For some reason, it seems like a logical transition from drugs to money.
Kelme now assures us that it not only has the money to finally pay its riders
but also enough to continue next year. Oops, make that, they have everything on
paper, evien if it isn't quite final yet ... and the riders are supposed to be
paid sometime this week ... let's hope all these promises come true. Now, if
only the taxman was so easy to get rid of!
By the way, Kelme team manager Quiles finds it "normal" to be a bit in the
hole at the end of the year. Some of us can relate to that, sometimes there is
more month than there is money. But does that mean we don't pay our bills? Oh,
the mortgage can just wait a month or two.... Is it "normal" to have to wait two
months for your salary? I know people who are suffering because their payday is
being changed from the first of the month to the middle of the month. That's
only two weeks, imagine what it must be look for eight weeks or more! And I'll
bet that very few of those riders make enough money to carry them through such a
long dry spell. It really is time for the UCI to get serious about seeing that
all riders get paid on time.
It wouldn't really be a Tick's column without some German news, so here goes:
Jan Ullrich did not appear at this week's T-Mobile Team press presentation.

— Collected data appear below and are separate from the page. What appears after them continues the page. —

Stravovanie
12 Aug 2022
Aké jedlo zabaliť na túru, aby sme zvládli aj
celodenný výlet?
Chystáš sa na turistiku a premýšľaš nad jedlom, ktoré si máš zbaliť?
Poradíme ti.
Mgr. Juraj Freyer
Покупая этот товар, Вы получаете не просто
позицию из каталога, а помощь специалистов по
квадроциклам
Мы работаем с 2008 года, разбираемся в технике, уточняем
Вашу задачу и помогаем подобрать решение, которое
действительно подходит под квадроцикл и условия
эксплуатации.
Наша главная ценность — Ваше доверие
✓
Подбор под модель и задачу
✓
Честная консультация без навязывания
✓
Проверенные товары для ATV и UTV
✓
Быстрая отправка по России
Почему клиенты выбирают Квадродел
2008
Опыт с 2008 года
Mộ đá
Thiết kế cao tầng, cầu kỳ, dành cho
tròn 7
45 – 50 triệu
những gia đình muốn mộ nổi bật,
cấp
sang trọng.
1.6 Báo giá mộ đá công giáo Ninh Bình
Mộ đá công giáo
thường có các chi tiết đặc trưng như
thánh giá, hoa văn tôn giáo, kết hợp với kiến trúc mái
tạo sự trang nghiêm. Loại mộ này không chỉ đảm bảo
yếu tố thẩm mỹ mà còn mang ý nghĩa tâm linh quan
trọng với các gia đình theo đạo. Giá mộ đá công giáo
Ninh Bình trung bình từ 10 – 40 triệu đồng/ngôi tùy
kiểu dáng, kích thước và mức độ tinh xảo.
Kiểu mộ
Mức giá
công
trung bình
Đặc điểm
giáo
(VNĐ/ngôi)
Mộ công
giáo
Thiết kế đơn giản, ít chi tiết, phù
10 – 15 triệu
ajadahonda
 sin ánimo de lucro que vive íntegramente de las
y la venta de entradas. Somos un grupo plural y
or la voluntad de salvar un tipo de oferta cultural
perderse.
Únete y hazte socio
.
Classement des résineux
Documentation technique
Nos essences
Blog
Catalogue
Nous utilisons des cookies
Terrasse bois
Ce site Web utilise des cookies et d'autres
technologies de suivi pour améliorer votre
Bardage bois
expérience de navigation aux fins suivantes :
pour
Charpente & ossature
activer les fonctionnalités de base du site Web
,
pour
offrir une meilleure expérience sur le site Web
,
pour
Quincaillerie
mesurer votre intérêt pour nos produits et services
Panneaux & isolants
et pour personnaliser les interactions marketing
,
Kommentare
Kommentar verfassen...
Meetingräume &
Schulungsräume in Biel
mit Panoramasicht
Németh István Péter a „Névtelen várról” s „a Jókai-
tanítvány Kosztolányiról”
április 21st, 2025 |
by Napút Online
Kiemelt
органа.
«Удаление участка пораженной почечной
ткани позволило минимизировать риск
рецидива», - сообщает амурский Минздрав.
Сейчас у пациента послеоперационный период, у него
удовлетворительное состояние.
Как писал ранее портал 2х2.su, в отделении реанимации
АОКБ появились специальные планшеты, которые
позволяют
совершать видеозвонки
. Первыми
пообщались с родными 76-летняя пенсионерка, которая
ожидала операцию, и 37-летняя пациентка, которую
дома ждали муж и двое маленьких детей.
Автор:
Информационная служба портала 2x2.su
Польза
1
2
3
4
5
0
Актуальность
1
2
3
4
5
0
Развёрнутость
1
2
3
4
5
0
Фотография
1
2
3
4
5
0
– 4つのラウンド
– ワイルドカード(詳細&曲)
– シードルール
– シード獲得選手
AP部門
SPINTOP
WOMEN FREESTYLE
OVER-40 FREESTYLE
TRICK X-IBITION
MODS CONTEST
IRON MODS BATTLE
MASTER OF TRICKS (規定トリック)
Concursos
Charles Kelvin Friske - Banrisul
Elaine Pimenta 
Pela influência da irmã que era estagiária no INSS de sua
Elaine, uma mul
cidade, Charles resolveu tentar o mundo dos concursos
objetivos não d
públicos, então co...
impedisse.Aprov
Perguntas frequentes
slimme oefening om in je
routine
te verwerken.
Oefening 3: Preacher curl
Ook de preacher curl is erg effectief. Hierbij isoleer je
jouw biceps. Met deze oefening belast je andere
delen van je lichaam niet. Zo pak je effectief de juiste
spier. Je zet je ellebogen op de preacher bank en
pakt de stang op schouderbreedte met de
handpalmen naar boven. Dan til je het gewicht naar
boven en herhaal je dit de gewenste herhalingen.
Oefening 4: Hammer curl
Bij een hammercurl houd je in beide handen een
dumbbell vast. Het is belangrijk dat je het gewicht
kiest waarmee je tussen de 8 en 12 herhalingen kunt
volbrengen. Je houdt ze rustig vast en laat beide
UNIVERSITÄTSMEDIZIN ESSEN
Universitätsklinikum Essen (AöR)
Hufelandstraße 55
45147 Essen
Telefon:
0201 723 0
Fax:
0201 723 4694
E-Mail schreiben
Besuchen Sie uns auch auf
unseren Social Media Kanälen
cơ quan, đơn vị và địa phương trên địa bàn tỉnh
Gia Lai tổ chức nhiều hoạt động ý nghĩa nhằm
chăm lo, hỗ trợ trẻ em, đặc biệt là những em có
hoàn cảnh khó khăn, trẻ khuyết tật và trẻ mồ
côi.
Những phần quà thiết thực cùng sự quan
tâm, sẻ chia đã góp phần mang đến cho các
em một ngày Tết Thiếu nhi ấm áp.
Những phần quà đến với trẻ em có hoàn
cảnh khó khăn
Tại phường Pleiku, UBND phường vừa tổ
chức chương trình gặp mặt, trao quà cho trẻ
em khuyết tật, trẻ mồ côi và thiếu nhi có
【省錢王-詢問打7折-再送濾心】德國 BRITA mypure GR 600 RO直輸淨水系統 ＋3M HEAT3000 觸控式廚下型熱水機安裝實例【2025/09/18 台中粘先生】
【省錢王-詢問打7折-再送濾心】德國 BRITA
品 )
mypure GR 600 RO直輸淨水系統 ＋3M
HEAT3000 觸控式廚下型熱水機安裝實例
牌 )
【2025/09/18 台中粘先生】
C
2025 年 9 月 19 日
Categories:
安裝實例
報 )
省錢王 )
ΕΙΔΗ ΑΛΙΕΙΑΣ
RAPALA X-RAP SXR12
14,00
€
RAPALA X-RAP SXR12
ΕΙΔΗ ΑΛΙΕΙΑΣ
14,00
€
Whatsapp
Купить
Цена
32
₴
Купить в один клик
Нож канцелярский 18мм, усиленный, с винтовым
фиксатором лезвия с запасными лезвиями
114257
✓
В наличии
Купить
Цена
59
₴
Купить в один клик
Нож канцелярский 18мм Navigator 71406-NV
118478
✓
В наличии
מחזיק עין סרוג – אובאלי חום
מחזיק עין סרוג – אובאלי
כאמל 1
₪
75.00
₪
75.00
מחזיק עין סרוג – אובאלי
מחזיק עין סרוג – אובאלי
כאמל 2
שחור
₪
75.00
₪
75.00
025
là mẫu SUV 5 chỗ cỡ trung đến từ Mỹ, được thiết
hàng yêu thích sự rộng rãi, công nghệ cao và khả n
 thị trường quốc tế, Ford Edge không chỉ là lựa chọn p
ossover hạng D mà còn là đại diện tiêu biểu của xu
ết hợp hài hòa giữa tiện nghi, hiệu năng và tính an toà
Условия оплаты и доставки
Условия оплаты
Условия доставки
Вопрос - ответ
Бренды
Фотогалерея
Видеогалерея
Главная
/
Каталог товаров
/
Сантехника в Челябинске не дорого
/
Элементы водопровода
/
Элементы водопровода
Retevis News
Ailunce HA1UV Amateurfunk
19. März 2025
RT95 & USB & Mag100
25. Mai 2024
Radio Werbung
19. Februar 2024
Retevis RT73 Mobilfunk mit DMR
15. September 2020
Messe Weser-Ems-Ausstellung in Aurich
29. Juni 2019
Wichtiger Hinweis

Apparently Team Bianchi didn't want him to and since they still owe him a few
months salary and especially since lots of lawyers are involved.... Of course,
Tobias Steinhauser and Andre Korff are still under contract to Bianchi through
the end of the year, but they appeared today without problem under the T-Mobile
banner, but who cares about them? You make headlines suing a former TdF winner,
not two nobodies.
To end on a lighter note: Alberto Elli popped up in the news this week, with
the announcement that he will be the new manager of the South African Team
Barloworld. He first came to my notice when he was with Team Telekom. Yes, I've
always had a soft spot for the Telekom Italians. I was thrilled when he wore the
yellow jersey in TdF 2000 for several days, as one of the oldest riders ever to
do so, thrilled, because I myself am no longer part of the younger generation.
But he will stay forever in my memory because of the famous and unforgettable
1999 TdF breakaway group of "Elli, Belli and Lelli"!